Posted December 03, 2025

Davis Wilson

By Davis Wilson

$600 → $87: A Valuable Lesson About Bubbles

There’s a tweet making its rounds.

I think it’s important for you to see and understand.

Here’s a screenshot:

Tweet screenshot

This tweet has 6,500 likes and was viewed over 750,000 times.

The message is simple: Zoom once traded at $600 with tiny profits.

Yet today, with billions in profits, it sits near $87.

If Zoom could collapse like that… why couldn’t today’s AI companies?

It is a fair question and a useful one.

But like most tweets, it leaves out a lot of important details.

Let’s rewind to October 2020 – the peak of the Zoom bubble.

Everyone was stuck at home.

Stimulus checks were rippling through the economy.

Millions of first-time traders were chasing quick profits.

More importantly, Zoom’s business was booming thanks to the sudden shift to remote work.

So while the tweet does mention that Zoom only had $20 million in net income, it doesn’t mention that net income was expected to grow exponentially in the years ahead.

Expected Net Income

The way to read this is that as of October 2020, Zoom’s net income expectation for the year ending January 31, 2021 was $695 million.

Analysts expected that number to climb higher – all the way up to $2.3 billion in 2025.

That was enormous projected growth in only a few years.

The tweet also doesn’t mention how extreme Zoom’s 2020 valuation actually was.

At the time it traded around 600x earnings and about 100x sales.

Even if everything went right those numbers were stretched far beyond reasonable.

But of course, not everything went right…

Within weeks of Zoom hitting its all-time high, Pfizer and Moderna released promising COVID vaccine data.

That single headline instantly reshaped expectations for Zoom’s future demand.

Work-from-home went from “permanent shift” to “temporary necessity.”

Within weeks ZM fell from $600 to $350.

Over the next few months the world reopened and Zoom’s earnings reflected the change.

Those once explosive growth expectations were slashed.

Actual earnings came in far different from forecasts.

Actual Net Income

When growth disappears, valuation follows.

So could AI have its own version of Zoom’s collapse?

Absolutely.

Any fast-growing industry can experience a sudden reversal in expectations.

Dataset excerpts:

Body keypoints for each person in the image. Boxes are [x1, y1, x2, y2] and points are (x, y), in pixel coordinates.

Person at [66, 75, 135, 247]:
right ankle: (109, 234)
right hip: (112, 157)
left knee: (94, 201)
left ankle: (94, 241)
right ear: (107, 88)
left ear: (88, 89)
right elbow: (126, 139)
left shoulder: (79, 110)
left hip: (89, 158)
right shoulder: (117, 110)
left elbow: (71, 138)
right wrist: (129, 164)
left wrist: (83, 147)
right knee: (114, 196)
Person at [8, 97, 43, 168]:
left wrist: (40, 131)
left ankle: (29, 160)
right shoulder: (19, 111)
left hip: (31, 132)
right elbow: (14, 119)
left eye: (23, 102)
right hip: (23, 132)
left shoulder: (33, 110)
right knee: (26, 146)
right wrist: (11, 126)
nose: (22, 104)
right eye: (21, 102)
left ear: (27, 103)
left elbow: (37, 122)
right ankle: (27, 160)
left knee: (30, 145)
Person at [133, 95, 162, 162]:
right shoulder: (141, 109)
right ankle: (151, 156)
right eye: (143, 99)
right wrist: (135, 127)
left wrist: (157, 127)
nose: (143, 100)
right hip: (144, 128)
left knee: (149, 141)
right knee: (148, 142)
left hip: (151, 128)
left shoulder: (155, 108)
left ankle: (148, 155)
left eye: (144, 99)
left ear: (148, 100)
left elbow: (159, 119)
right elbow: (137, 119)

Task set:
A – Can you reproduce the part of the Zoom bubble post that begins with the words containing "Posted December 03, 2025" and ends with "see and understand."?
B – Can you take the post about Zoom's stock collapse further, starting right after its last sentence?

Your responses:
A –
Posted December 03, 2025

Davis Wilson

By Davis Wilson

$600 → $87: A Valuable Lesson About Bubbles

There’s a tweet making its rounds.

I think it’s important for you to see and understand.

B –
A regulatory decision, a breakthrough from a competitor, or a shift in enterprise demand could cause earnings estimates to fall sharply.

If that happens, stock prices will adjust quickly.

While Kevin Malone’s tweet does not name specific AI stocks, I agree that some names in the space are disconnected from reality.

Palantir (PLTR) is a good example.

The stock currently trades around 388x earnings and 110x sales with growing competition in the AI software space.

This alone doesn’t guarantee it will crash.

But it does mean the margin for error is incredibly thin.

Like Zoom, this kind of valuation can unwind quickly if expectations change even slightly.

Now it’s important to know that not all AI stocks are created equal.

Stocks that I discuss here in The Million Mission – like Nvidia (NVDA), Microsoft (MSFT), and Alphabet (GOOG) – trade at far more reasonable valuations with earnings that are consistently being revised higher.

  • Nvidia’s next year EPS estimates have climbed from $6.63 to $7.46 in just thirty days.
  • Microsoft’s have increased from $18.19 to $18.63.
  • Alphabet’s have moved from $11.01 to $11.14.

Nvidia has the highest P/E ratio of the bunch at just 44x.

None of this guarantees smooth sailing, of course.

Forecasting is tough even for experts.

But the evidence today still points in one direction: the AI buildout continues to accelerate.

Capital spending is rising. Earnings are rising. And the most important stocks in the space still trade at reasonable valuations.

If anything changes, you’ll hear it from me first.

But in the meantime, be careful with the viral takes.

Especially the ones that try to compress complex market cycles into 280 characters.